Speaker
Description
To enhance the discovery potential of the Large Hadron Collider (LHC) at CERN in Geneva and improve the precision of Standard Model measurements, the High Luminosity LHC (HL-LHC) Project was initiated in 2010 to extend its operation by another decade and increase its luminosity by approximately tenfold beyond the design value.
In this context, the scope of applications for Machine Learning, particularly Artificial Neural Network algorithms, has experienced an exponential expansion due to their considerable potential for elevating the efficiency and efficacy of data processing, especially for innovative trigger-level event selection in Beyond Standard Model (BSM) research. This study explores Autoencoders (AEs), unbiased algorithms that select events based on abnormality without theoretical assumptions. However, the stringent latency and energy constraints of a HEP Trigger system require tailored software development and deployment strategies. These strategies aim to optimize the utilization of on-site hardware, with a specific focus on Field-Programmable Gate Arrays (FPGAs).
This is why a technique called Knowledge Distillation (KD) is studied in this work.
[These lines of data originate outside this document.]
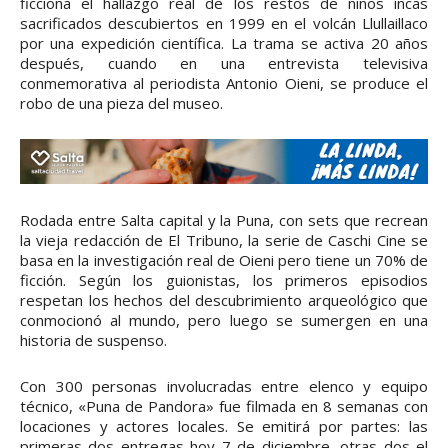
ficciona el hallazgo real de los restos de niños incas
sacrificados descubiertos en 1999 en el volcán Llullaillaco
por una expedición científica. La trama se activa 20 años
después, cuando en una entrevista televisiva
conmemorativa al periodista Antonio Oieni, se produce el
robo de una pieza del museo.
Rodada entre Salta capital y la Puna, con sets que recrean
la vieja redacción de El Tribuno, la serie de Caschi Cine se
basa en la investigación real de Oieni pero tiene un 70% de
ficción. Según los guionistas, los primeros episodios
respetan los hechos del descubrimiento arqueológico que
conmocionó al mundo, pero luego se sumergen en una
historia de suspenso.
Con 300 personas involucradas entre elenco y equipo
técnico, «Puna de Pandora» fue filmada en 8 semanas con
locaciones y actores locales. Se emitirá por partes: las
primeras dos entregas hoy 7 de diciembre, otras dos el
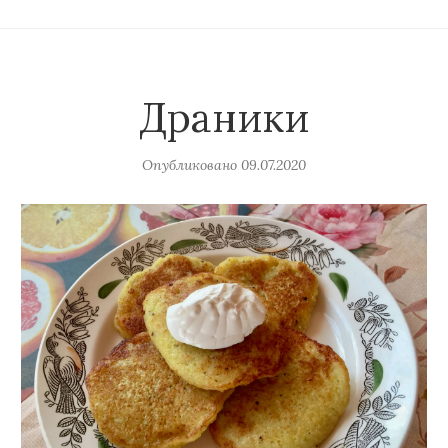
Драники
Опубликовано
09.07.2020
It consists in using a large and well trained “teacher”, like the aforementioned AE, to train a much smaller student model which can be easily implemented on an FPGA. The optimization of this distillation process involves exploring different aspects, such as the architecture of the student and the quantization of weights and biases, with a strategic approach that includes hyperparameter searches to find the best compromise between accuracy, latency and hardware footprint.
The strategy followed to distill the teacher model will be presented, together with consideration on the difference in performance when applying the quantization before or after the best student model has been found.